[Document section]
%%
Written by Ladislava Whitcroft, Educational Specialist at Lipa

As a little girl, I used to live next to a cemetery. From time to time, we went there for a walk with my parents, looking at the tombstones and creating stories about the people in the photographs. Death was never a taboo subject for us. But even if it’s not something your family talks about, it will no doubt come up sooner or later in conversation. Kids are curious and with All Souls’ Day coming up, it’s a good time to take your kids to the cemetery to light a candle for someone.



 

Don’t be afraid to talk about death

 

Some adults are afraid to discuss death with kids, often from the fear that it might cause kids (or even themselves) anxiety. Sometimes adults simply don’t know what to say. But death is a natural part of our lives and not talking about it doesn’t make it go away from our minds; quite the opposite. Kids encounter death already in fairy tales and it doesn’t cause much stress when sometimes a character such as an old king dies. During a walk in the forest, kids might see a dead beetle or a bird. Maybe someone they knew in the family has passed away.  

If your kids bring up the topic of death, don’t brush it off. Kids need to know they can talk about everything with you and that you are their support system. If you try to avoid the answer, they might start thinking that it’s something horrible they shouldn’t talk about. Then it might actually cause them anxiety and stress. On the other hand, it’s not a good idea to force the topic on them. Simply wait until your child is ready and then be there for them.
%%
[Dataset extract]
%%
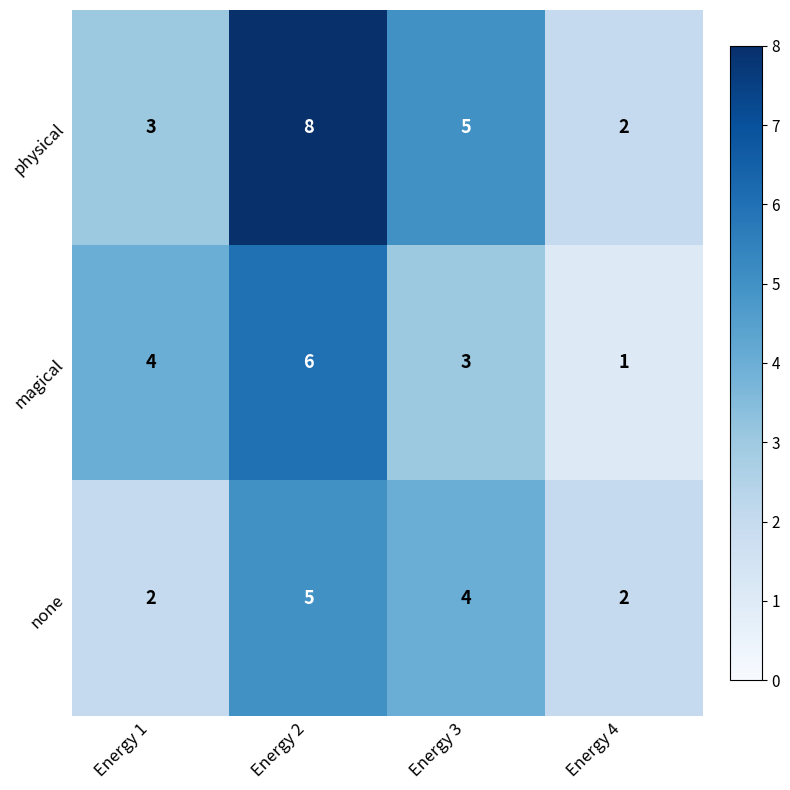

Rank the series by their average value, from lowest to highest.

none, magical, physical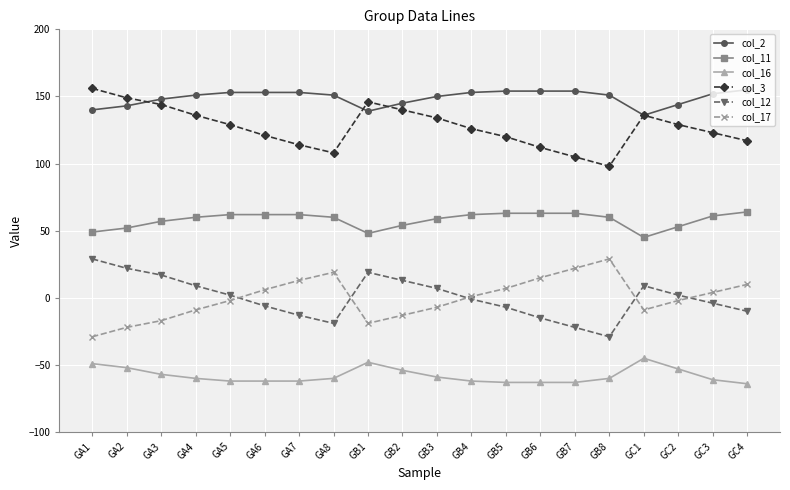

What is the difference between the maximum and minimum values in the col_16 series?

19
%%
[Task to carry out]
Repeat word for word the passage from the piece on talking with kids about death, starting at "Written by Ladislava" and ending at "candle for someone.".

[Answer box]
Written by Ladislava Whitcroft, Educational Specialist at Lipa

As a little girl, I used to live next to a cemetery. From time to time, we went there for a walk with my parents, looking at the tombstones and creating stories about the people in the photographs. Death was never a taboo subject for us. But even if it’s not something your family talks about, it will no doubt come up sooner or later in conversation. Kids are curious and with All Souls’ Day coming up, it’s a good time to take your kids to the cemetery to light a candle for someone.